Illustrate the effect of prompt engineering on tool selection. For the answer using the original agenda and agenda questions, see `discussions/tools_selection/merged.md`.

In [None]:
# Tools selection - setup
tools_selection_prior_summaries = load_summaries(
    discussion_paths=[discussions_phase_to_dir["project_specification"] / "merged.json"])
print(f"Number of prior summaries: {len(tools_selection_prior_summaries)}")

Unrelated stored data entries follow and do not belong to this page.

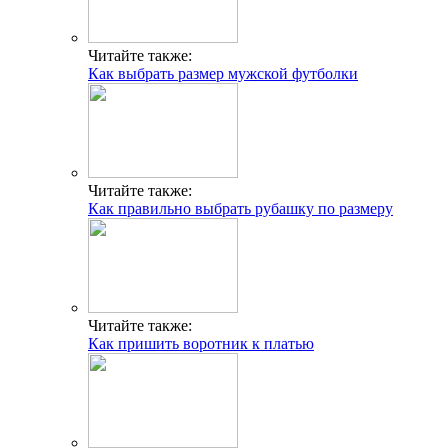
Читайте также:
Как выбрать размер мужской футболки
Читайте также:
Как правильно выбрать рубашку по размеру
Читайте также:
Как пришить воротник к платью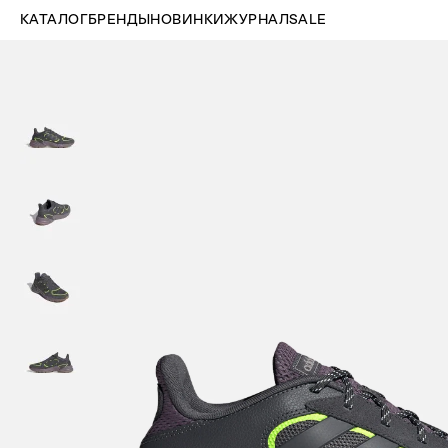
КАТАЛОГ
БРЕНДЫ
НОВИНКИ
ЖУРНАЛ
SALE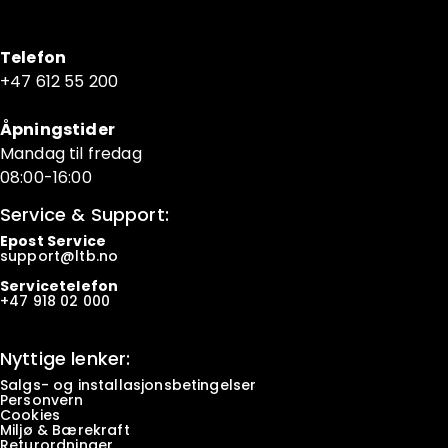
Telefon
+47 6
12 55 200
Åpningstider
Mandag til fredag
08:00-16:00
Service & Support:
Epost Service
support@ltb.
no
Servicetelefon
+47
918 02 000
Nyttige lenker:
Salgs- og installasjonsbetingelser
Personvern
Cookies
Miljø & Bærekraft
Returordninger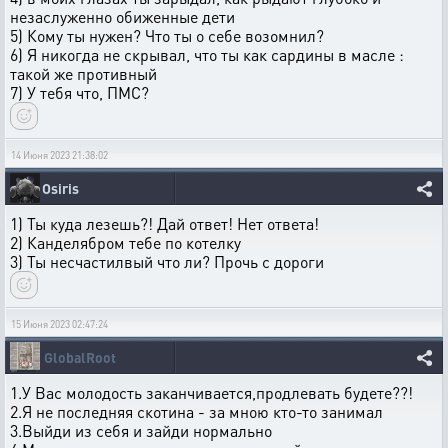
незаслуженно обиженные дети
5) Кому ты нужен? Что ты о себе возомнил?
6) Я никогда не скрывал, что ты как сардины в масле :
такой же противный
7) У тебя что, ПМС?
14 Июня 2023 21:38:02
Osiris
1) Ты куда лезешь?! Дай ответ! Нет ответа!
2) Канделябром тебе по котелку
3) Ты несчастилвый что ли? Прочь с дороги
15 Июня 2023 02:47:24
GlobalRoot
1.У Вас молодость заканчивается,продлевать будете??!
2.Я не последняя скотина - за мною кто-то занимал
3.Выйди из себя и зайди нормально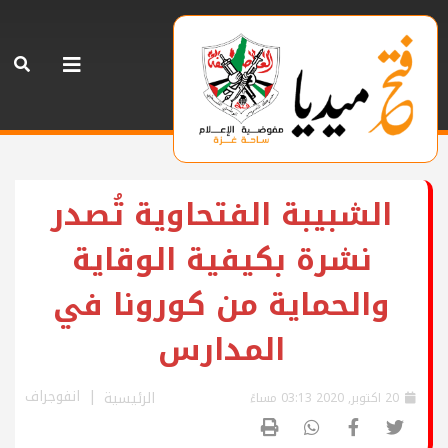
الشبيبة الفتحاوية تُصدر
نشرة بكيفية الوقاية
والحماية من كورونا في
المدارس
انفوجراف
الرئيسية
20 اكتوبر, 2020 03:13 مساءً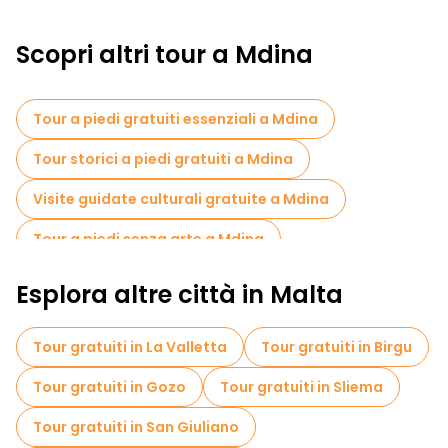
Scopri altri tour a Mdina
Tour a piedi gratuiti essenziali a Mdina
Tour storici a piedi gratuiti a Mdina
Visite guidate culturali gratuite a Mdina
Tour a piedi senza arte a Mdina
Tour a piedi gratuiti per famiglie a Mdina
Esplora altre città in Malta
Tour gratuiti nelle vicinanze Mdina Gate
Tour gratuiti in La Valletta
Tour gratuiti in Birgu
Tour gratuiti in Gozo
Tour gratuiti in Sliema
Tour gratuiti in San Giuliano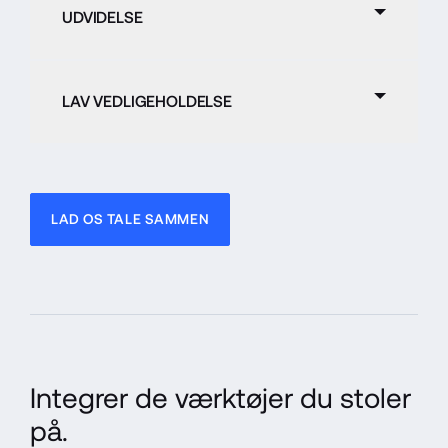
UDVIDELSE
LAV VEDLIGEHOLDELSE
LAD OS TALE SAMMEN
Integrer de værktøjer du stoler 
på.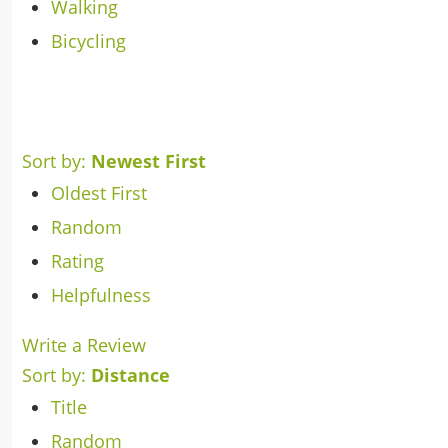
Walking
Bicycling
Sort by:
Newest First
Oldest First
Random
Rating
Helpfulness
Write a Review
Sort by:
Distance
Title
Random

tools_selection_dir = ablations_dir / "tools_selection"

In [4]:
# Tools selection - agendas and questions
tools_selection_agendas = [
    f"{background_prompt} {nanobody_prompt} Now you need to select machine learning and/or computational tools to implement this nanobody design approach. Please list several tools (5-10) that would be relevant to this nanobody design approach and how they could be used in the context of this project.",
    f"{background_prompt} {nanobody_prompt} Now you need to select tools to implement this nanobody design approach. Please list several tools (5-10) that would be relevant to this nanobody design approach and how they could be used in the context of this project.",
    f"{background_prompt} {nanobody_prompt} Now you need to select tools to implement this nanobody design approach. Please list several tools that would be relevant to this nanobody design approach and how they could be used in the context of this project.",
    f"{background_prompt} {nanobody_prompt} Now you need to select tools to implement this nanobody design approach. Please list several tools that would be relevant to this nanobody design approach.",
]

tools_selection_questions = [
    (
        "What machine learning and/or computational tools could be used for this nanobody design approach (list 5-10)?",
        "For each tool, how could it be used for designing modified nanobodies?",
    ),
    (
        "What tools could be used for this nanobody design approach (list 5-10)?",
        "For each tool, how could it be used for designing modified nanobodies?",
    ),
    (
        "What tools could be used for this nanobody design approach?",
        "For each tool, how could it be used for designing modified nanobodies?",
    ),
    (
        "What tools could be used for this nanobody design approach?",
    ),
]

In [None]:
# Tools selection – ablations
for i, (agenda, agenda_questions) in enumerate(zip(tools_selection_agendas, tools_selection_questions)):
    if i != 3:
        continue

    # Create save directory
    save_dir = tools_selection_dir / f"prompt_{i + 1}"
    save_dir.mkdir(parents=True, exist_ok=True)

    # Run meetings
    with concurrent.futures.ThreadPoolExecutor() as executor:
        concurrent.futures.wait([
            executor.submit(
                run_meeting,
                meeting_type="team",
                team_lead=principal_investigator,
                team_members=team_members,
                summaries=tools_selection_prior_summaries,
                agenda=agenda,
                agenda_questions=agenda_questions,
                save_dir=save_dir,
                save_name=f"discussion_{iteration_num + 1}",
                temperature=CREATIVE_TEMPERATURE,
                num_rounds=num_rounds,
            ) for iteration_num in range(num_iterations)
        ])

    # Load summaries
    summaries = load_summaries(discussion_paths=list(save_dir.glob("discussion_*.json")))
    print(f"Number of summaries: {len(summaries)}")

    # Create merge prompt
    merge_prompt = create_merge_prompt(agenda=agenda, agenda_questions=agenda_questions)

    # Run merge meeting
    run_meeting(
        meeting_type="individual",
        team_member=principal_investigator,
        summaries=summaries,
        agenda=merge_prompt,
        save_dir=save_dir,
        save_name="merged",
        temperature=CONSISTENT_TEMPERATURE,
        num_rounds=num_rounds,
    )

## Parallel meetings

To see the effect of parallel meetings, simply compare the individual discussions (e.g., `discussion_1.md` through `discussion_5.md`) with the result of the parallel meeting (e.g., `merged.md`) for any of the discussions.